How do you diagnose cholestasis in pregnancy?

Cholestasis in pregnancy is diagnosed through a combination of symptoms and lab tests. A birth parent normally presents with intense, unexplained itching, especially on the palms and feet, with no visible rash. Blood tests are then ordered, primarily measuring serum bile acid levels, which are typically elevated in ICP. Liver function tests may also show elevated enzymes like ALT and AST. If bile acids are above the diagnostic threshold, usually 10 micromoles per litre, along with consistent symptoms, a diagnosis of cholestasis is made, while other causes of liver dysfunction are ruled out.²

Summary 

This article compares PUPPP (pruritic urticarial papules and plaques of pregnancy) and ICP (intrahepatic cholestasis of pregnancy), two pregnancy-related conditions that both cause itching but have very different causes and implications. PUPPP is a benign, itchy rash that usually appears in the third trimester, starting in stretch marks and sparing the belly button. It poses no risk to the baby and resolves after delivery. In contrast, due to elevated bile acids, ICP is a liver disorder marked by intense itching without a rash, especially on the palms and soles. It can lead to serious fetal complications, including stillbirth, and requires prompt treatment and monitoring.

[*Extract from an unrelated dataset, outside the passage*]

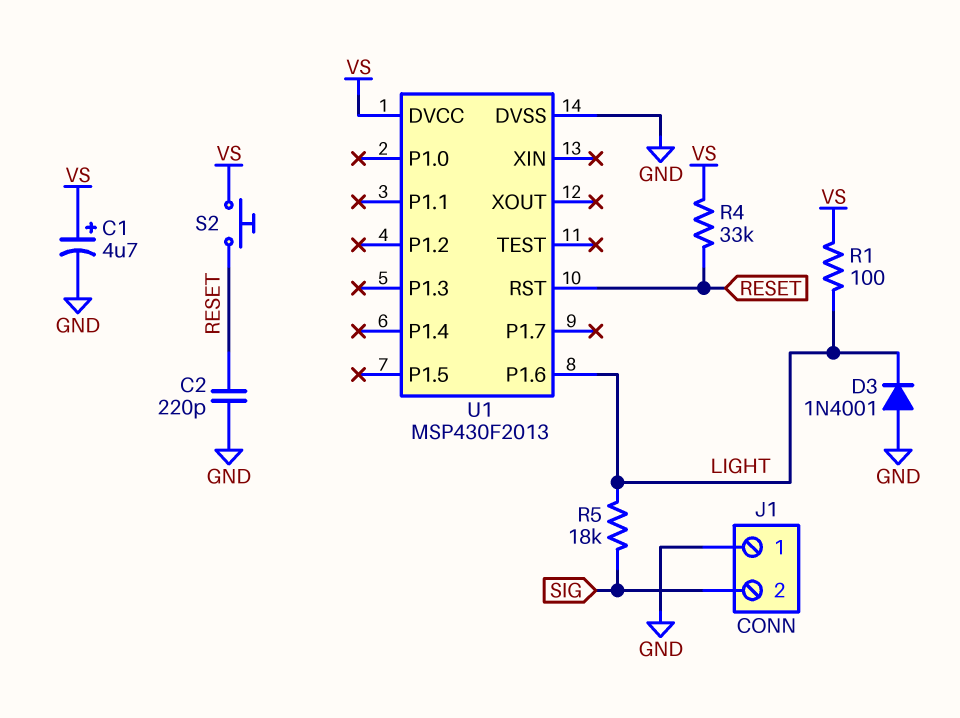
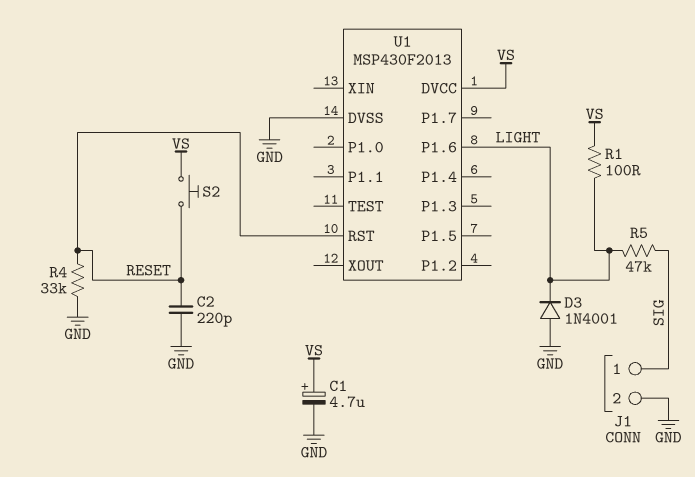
J1 pin 1: GND -> SIG
J1 pin 2: SIG -> GND
R4: 33k (RESET, VS) -> 33k (GND, RESET)
R5: 18k (LIGHT, SIG) -> 47k (LIGHT, SIG)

PUPPP is diagnosed based on appearance and symptoms, while ICP is confirmed through blood tests showing elevated bile acids and liver enzymes. PUPPP is treated symptomatically with creams and antihistamines, while ICP is managed with medications like ursodeoxycholic acid to lower bile acid levels. The article also clarifies that, unlike common pregnancy itching, ICP involves liver dysfunction, making early diagnosis and intervention crucial.